Brief A:
From the passage on dangerous volcanoes, return the stretch from "What makes a" through "-and feared- example." word for word.

Source document:

►

What makes a volcano dangerous? Clearly, the severity of any eruption plays a role. So does the presence of people nearby. But it is not always the best known volcanoes that are the most dangerous. Tseax is hardly world-renowned, but it caused a major volcanic disaster in Canada. And sometimes a volcano can be dangerous without actually erupting. Lake Nyos in Cameroon is a well known -and feared- example.
Over time, we have become much better at managing volcano hazards. Accidents can still happen, but timely evacuations have helped tremendously, and sometimes even mitigation is possible. Among European volcanoes Vesuvius and Etna are known to be particularly dangerous, but there have been few casualties since the 17th century. But one event is invariably overlooked in these statistics. Few people have heard about it, even though it happened as recent as this century, and in spite of this being the largest volcanic disaster in Europe since 1669, and the second-largest world-wide since Pinatubo. And we still do not fully understand what happened, how it happened, and what role the volcano played.

◄

Brief B:
Identify each line in the entries below that contains the string "imprint", and copy those lines out in full.

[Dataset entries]
►

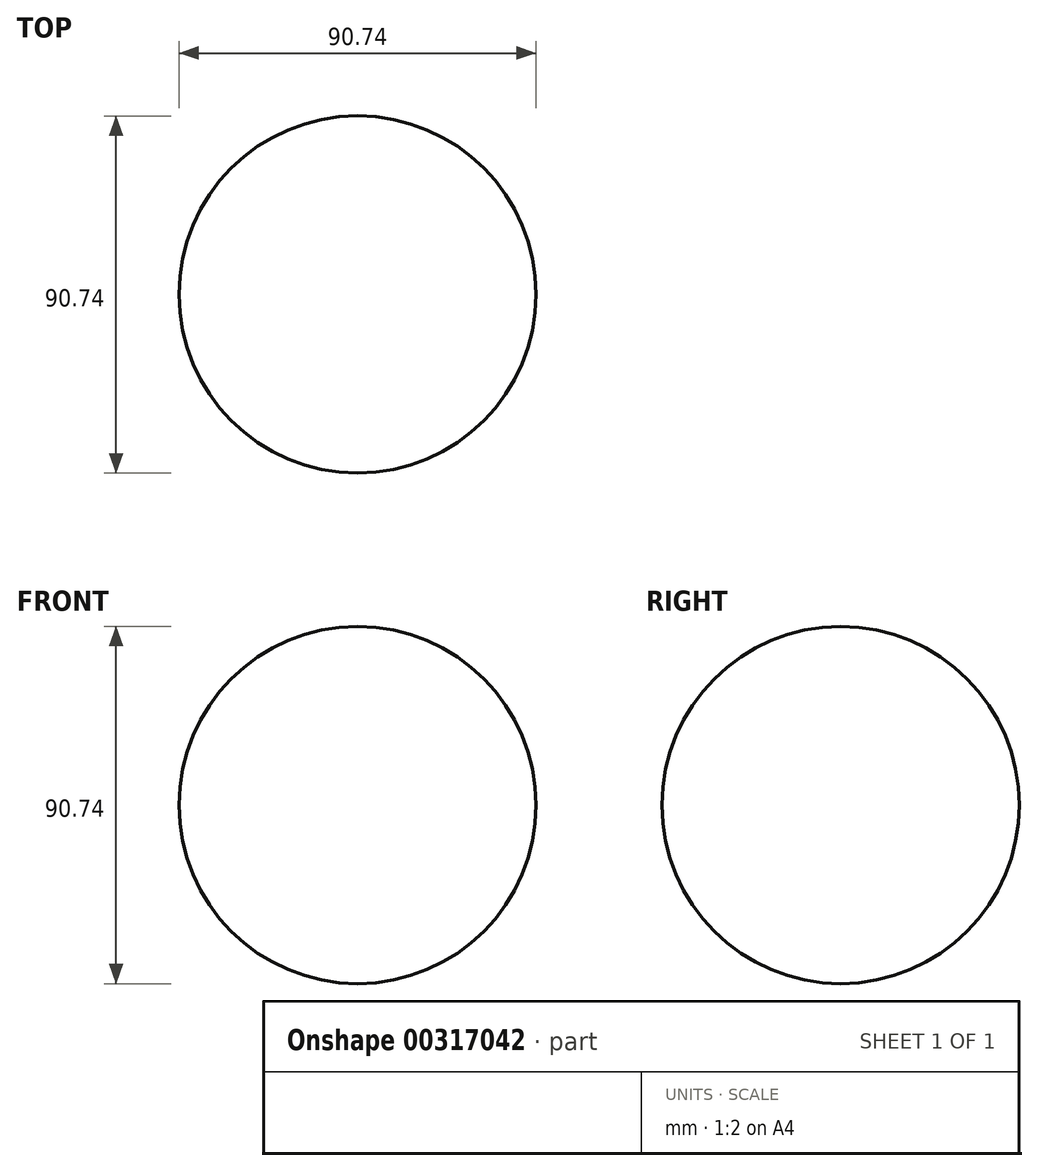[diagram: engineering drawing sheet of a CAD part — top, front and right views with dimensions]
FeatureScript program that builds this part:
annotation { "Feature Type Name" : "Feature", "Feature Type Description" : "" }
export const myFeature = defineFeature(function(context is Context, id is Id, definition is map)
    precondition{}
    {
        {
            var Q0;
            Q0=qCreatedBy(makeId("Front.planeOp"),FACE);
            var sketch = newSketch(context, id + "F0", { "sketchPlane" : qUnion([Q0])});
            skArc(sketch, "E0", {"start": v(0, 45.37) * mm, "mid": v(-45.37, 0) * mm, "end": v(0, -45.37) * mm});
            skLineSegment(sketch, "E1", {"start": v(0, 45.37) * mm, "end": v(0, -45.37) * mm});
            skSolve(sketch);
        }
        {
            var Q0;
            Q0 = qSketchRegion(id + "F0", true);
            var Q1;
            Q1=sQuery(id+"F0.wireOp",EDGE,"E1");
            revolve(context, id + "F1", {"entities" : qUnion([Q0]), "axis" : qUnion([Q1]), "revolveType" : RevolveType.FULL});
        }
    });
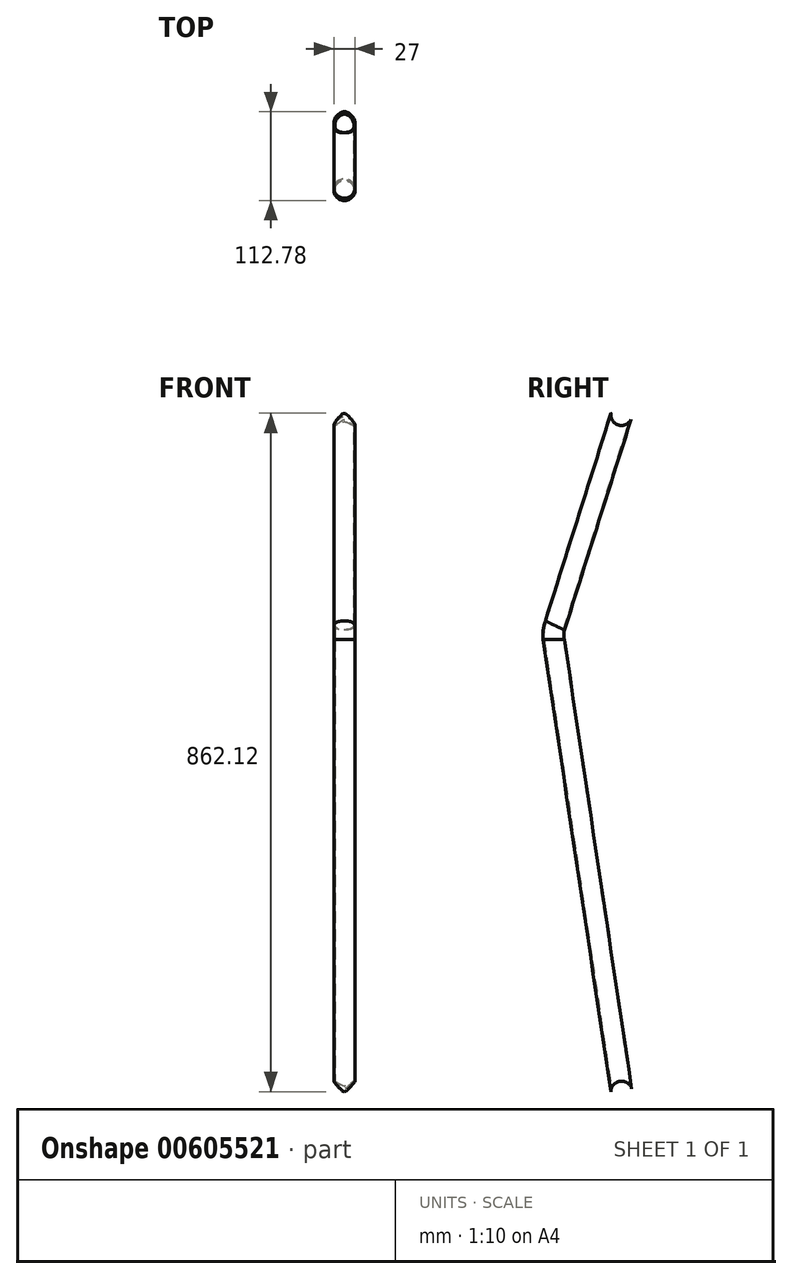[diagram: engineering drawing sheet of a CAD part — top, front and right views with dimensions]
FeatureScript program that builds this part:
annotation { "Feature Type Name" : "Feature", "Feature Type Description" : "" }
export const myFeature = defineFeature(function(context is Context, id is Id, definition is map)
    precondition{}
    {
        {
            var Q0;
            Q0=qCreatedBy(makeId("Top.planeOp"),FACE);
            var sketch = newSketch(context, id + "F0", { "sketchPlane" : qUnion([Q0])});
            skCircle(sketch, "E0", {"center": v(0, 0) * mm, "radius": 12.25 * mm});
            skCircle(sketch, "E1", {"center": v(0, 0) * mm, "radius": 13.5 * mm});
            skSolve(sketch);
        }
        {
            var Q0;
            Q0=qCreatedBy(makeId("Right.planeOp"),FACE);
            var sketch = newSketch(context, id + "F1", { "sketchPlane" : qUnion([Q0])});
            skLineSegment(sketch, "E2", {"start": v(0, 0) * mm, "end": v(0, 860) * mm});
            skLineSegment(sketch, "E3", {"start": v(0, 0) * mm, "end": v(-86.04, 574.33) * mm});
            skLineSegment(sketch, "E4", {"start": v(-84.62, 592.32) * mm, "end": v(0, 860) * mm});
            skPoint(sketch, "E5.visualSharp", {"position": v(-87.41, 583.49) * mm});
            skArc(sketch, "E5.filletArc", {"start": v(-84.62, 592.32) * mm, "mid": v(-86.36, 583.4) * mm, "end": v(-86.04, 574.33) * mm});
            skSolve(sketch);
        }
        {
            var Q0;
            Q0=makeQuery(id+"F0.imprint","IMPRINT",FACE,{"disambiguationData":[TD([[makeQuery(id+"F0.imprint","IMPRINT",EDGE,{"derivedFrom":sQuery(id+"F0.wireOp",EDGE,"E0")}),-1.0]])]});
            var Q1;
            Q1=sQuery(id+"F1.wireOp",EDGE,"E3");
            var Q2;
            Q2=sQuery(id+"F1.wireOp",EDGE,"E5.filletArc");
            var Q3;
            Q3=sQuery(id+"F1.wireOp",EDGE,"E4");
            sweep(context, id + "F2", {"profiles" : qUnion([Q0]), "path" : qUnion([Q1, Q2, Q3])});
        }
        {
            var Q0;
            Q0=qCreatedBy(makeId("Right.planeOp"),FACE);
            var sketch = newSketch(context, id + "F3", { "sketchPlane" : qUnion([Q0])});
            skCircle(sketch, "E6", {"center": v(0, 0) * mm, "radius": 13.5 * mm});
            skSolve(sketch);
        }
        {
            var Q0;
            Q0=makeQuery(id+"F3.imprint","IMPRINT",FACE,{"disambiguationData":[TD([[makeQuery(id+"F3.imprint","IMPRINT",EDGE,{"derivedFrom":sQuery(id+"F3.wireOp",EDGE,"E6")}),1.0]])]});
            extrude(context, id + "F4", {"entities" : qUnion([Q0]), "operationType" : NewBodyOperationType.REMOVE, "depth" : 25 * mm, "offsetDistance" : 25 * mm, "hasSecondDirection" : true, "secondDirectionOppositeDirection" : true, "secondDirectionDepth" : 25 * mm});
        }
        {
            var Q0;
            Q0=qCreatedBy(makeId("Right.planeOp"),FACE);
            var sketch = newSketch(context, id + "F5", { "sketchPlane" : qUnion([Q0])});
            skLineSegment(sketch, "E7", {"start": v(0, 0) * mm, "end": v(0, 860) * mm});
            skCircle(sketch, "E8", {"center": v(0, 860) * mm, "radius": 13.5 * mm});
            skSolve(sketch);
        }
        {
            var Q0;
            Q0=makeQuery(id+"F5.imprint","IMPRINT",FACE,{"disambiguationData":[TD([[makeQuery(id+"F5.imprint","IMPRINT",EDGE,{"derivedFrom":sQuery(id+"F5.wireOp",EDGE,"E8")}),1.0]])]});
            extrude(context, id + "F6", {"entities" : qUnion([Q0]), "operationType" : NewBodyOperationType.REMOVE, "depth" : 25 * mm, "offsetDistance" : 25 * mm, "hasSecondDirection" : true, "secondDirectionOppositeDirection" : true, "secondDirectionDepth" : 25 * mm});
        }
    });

◄

Expected answer A:
What makes a volcano dangerous? Clearly, the severity of any eruption plays a role. So does the presence of people nearby. But it is not always the best known volcanoes that are the most dangerous. Tseax is hardly world-renowned, but it caused a major volcanic disaster in Canada. And sometimes a volcano can be dangerous without actually erupting. Lake Nyos in Cameroon is a well known -and feared- example.

Expected answer B:
            Q0=makeQuery(id+"F0.imprint","IMPRINT",FACE,{"disambiguationData":[TD([[makeQuery(id+"F0.imprint","IMPRINT",EDGE,{"derivedFrom":sQuery(id+"F0.wireOp",EDGE,"E0")}),-1.0]])]});
            Q0=makeQuery(id+"F3.imprint","IMPRINT",FACE,{"disambiguationData":[TD([[makeQuery(id+"F3.imprint","IMPRINT",EDGE,{"derivedFrom":sQuery(id+"F3.wireOp",EDGE,"E6")}),1.0]])]});
            Q0=makeQuery(id+"F5.imprint","IMPRINT",FACE,{"disambiguationData":[TD([[makeQuery(id+"F5.imprint","IMPRINT",EDGE,{"derivedFrom":sQuery(id+"F5.wireOp",EDGE,"E8")}),1.0]])]});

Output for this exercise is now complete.